▶ Task
Please copy every one of the rows below word for word.
==*==
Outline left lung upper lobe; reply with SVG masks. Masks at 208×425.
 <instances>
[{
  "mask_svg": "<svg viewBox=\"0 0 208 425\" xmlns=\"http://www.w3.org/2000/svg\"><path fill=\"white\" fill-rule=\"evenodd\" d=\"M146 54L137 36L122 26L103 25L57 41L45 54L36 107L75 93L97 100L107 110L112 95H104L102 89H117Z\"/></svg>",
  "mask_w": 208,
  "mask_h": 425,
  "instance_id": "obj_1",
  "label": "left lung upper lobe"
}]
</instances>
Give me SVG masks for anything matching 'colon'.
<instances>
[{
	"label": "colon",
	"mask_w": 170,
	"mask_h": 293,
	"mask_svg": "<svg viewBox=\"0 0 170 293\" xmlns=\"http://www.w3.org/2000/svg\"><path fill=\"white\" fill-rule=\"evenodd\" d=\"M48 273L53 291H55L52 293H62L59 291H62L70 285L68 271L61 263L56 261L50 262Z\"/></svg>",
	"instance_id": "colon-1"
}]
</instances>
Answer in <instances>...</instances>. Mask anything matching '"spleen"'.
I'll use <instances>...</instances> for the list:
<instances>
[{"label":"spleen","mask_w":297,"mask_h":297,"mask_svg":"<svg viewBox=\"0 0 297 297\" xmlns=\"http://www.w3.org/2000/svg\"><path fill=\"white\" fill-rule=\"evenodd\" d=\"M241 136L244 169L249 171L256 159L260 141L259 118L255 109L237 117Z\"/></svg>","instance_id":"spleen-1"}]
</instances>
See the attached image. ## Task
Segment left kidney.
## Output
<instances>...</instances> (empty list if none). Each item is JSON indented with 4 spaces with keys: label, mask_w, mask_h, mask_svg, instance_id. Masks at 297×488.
==*==
▶ The response
Outline left lung upper lobe; reply with SVG masks. Masks at 208×425.
 <instances>
[{
  "mask_svg": "<svg viewBox=\"0 0 208 425\" xmlns=\"http://www.w3.org/2000/svg\"><path fill=\"white\" fill-rule=\"evenodd\" d=\"M146 54L137 36L122 26L103 25L57 41L45 54L36 107L75 93L97 100L107 110L112 95H104L102 89H117Z\"/></svg>",
  "mask_w": 208,
  "mask_h": 425,
  "instance_id": "obj_1",
  "label": "left lung upper lobe"
}]
</instances>
Give me SVG masks for anything matching 'colon'.
<instances>
[{
	"label": "colon",
	"mask_w": 170,
	"mask_h": 293,
	"mask_svg": "<svg viewBox=\"0 0 170 293\" xmlns=\"http://www.w3.org/2000/svg\"><path fill=\"white\" fill-rule=\"evenodd\" d=\"M48 273L53 291H55L52 293H62L59 291H62L70 285L68 271L61 263L56 261L50 262Z\"/></svg>",
	"instance_id": "colon-1"
}]
</instances>
Answer in <instances>...</instances>. Mask anything matching '"spleen"'.
I'll use <instances>...</instances> for the list:
<instances>
[{"label":"spleen","mask_w":297,"mask_h":297,"mask_svg":"<svg viewBox=\"0 0 297 297\" xmlns=\"http://www.w3.org/2000/svg\"><path fill=\"white\" fill-rule=\"evenodd\" d=\"M241 136L244 169L249 171L256 159L260 141L259 118L255 109L237 117Z\"/></svg>","instance_id":"spleen-1"}]
</instances>
See the attached image. ## Task
Segment left kidney.
## Output
<instances>...</instances> (empty list if none). Each item is JSON indented with 4 spaces with keys: label, mask_w, mask_h, mask_svg, instance_id. Masks at 297×488.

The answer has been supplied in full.